# Been nice knowing you all..



## Davey G (Jan 15, 2006)

I'm off to my underground bunker now. Beware the apocalypse! :shock: :lol: ;-)


----------



## scater (Nov 24, 2007)

I would have thought you'd be out on the SUP, waiting for the tsunami


----------



## kayakone (Dec 7, 2010)

And good to meet you Davey.

I want to go paddling, with a hookup.

trev


----------



## Davey G (Jan 15, 2006)

:shock:


----------



## Zed (Sep 18, 2006)

Let me know what happens.


----------



## billpatt (Apr 12, 2010)

I think i will be on the water as much as possible tomorrow, that way when the tidal wave comes, I just float over it, and start living like Costner in Waterworld :lol: .


----------



## avayak (May 23, 2007)

I'll be at work. Nothing worse could possibly happen. :?


----------



## Bludymick (Apr 5, 2012)

Was that the four horseman I just saw


----------



## Bludymick (Apr 5, 2012)

**ACTIVITY LIST**.
• 1. In the forum thread, where does avayak say they will be?
• 2. Carry on the forum thread from the point where it stops.
The records have nothing to do with the forum thread.

**RECORDS**.
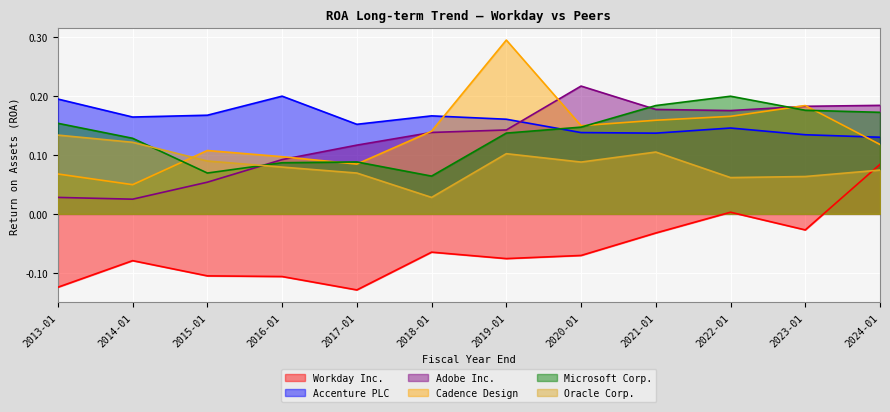

What position from the left is 2013-01?

1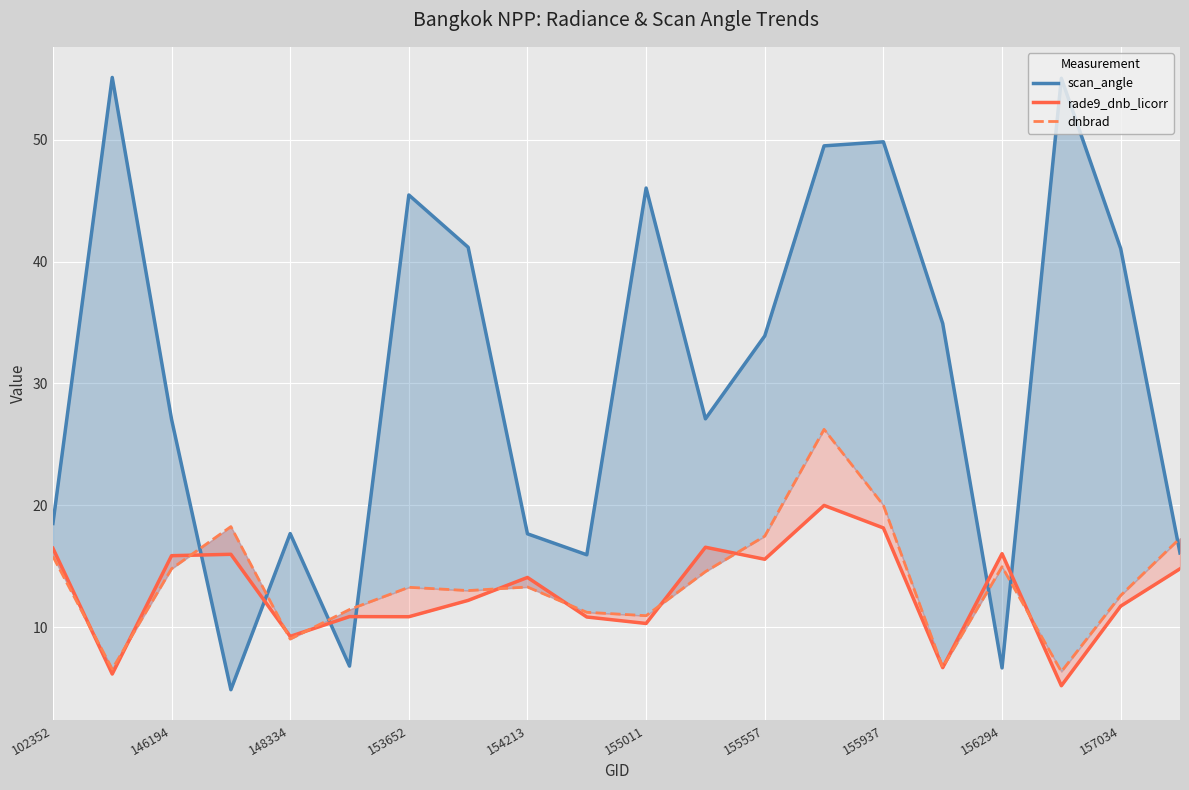

True or false: scan_angle and rade9_dnb_licorr intersect in this chart.

True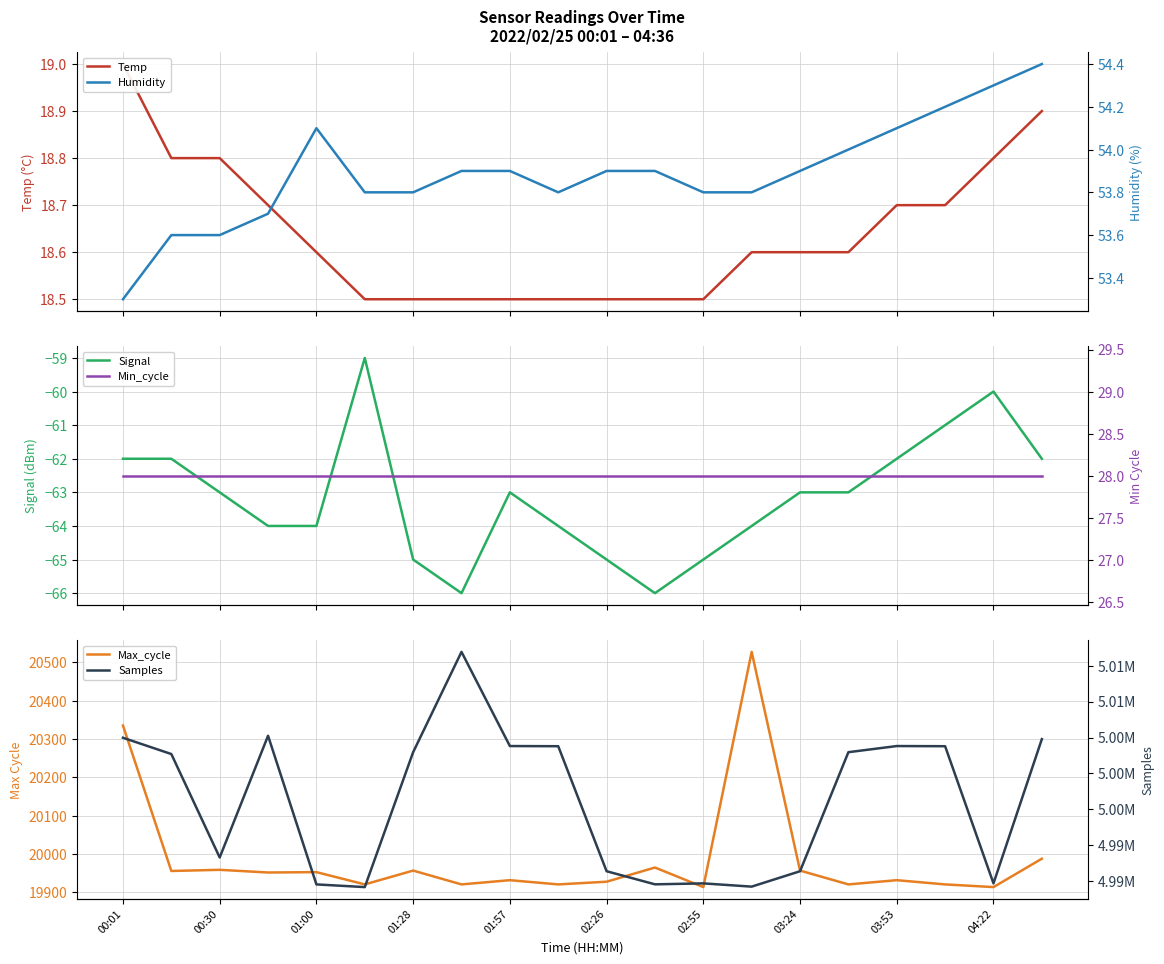

What is the greatest value displayed?

5016904.0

**ANSWERS FOR EACH ITEM**.
• 1. At work.

• 2.
I also should point out that seeing as how the world revolves Round the USA
we won't meet our maker till Saturday


----------



## kayakone (Dec 7, 2010)

Bludymick said:


> I also should point out that seeing as how the world revolves Round the USA
> we won't meet our maker till Saturday


Is everyone still alive?

trev


----------



## grinner (May 15, 2008)

damn

i just bought some green bananas


----------



## anselmo (Aug 26, 2008)

indiedog said:


> Errrr, what was the point of Secret Santa then??


open yours now then


----------



## Zed (Sep 18, 2006)

StevenM said:


> Zed said:
> 
> 
> > Let me know what happens.
> ...


I got her number off the wall.


----------



## anselmo (Aug 26, 2008)

Zed said:


> StevenM said:
> 
> 
> > Zed said:
> ...


Sure it wasn't Jonny?


----------



## scater (Nov 24, 2007)

anselmo said:


> Sure it wasn't Jonny?


We're all god's children in the dark


----------



## anselmo (Aug 26, 2008)

scater said:


> anselmo said:
> 
> 
> > Sure it wasn't Jonny?
> ...


some of us are devils spawn


----------



## keza (Mar 6, 2007)

I'm in the UK, so at least I'll get an extra 12 hours


----------



## kayakone (Dec 7, 2010)

After my third glass of wine, I don't give a toss.

Hang on....I do. I had a kayak for sale. Bugger.

trev


----------



## anselmo (Aug 26, 2008)

keza said:


> I'm in the UK, so at least I'll get an extra 12 hours


I'm in Ireland so me too


----------



## keza (Mar 6, 2007)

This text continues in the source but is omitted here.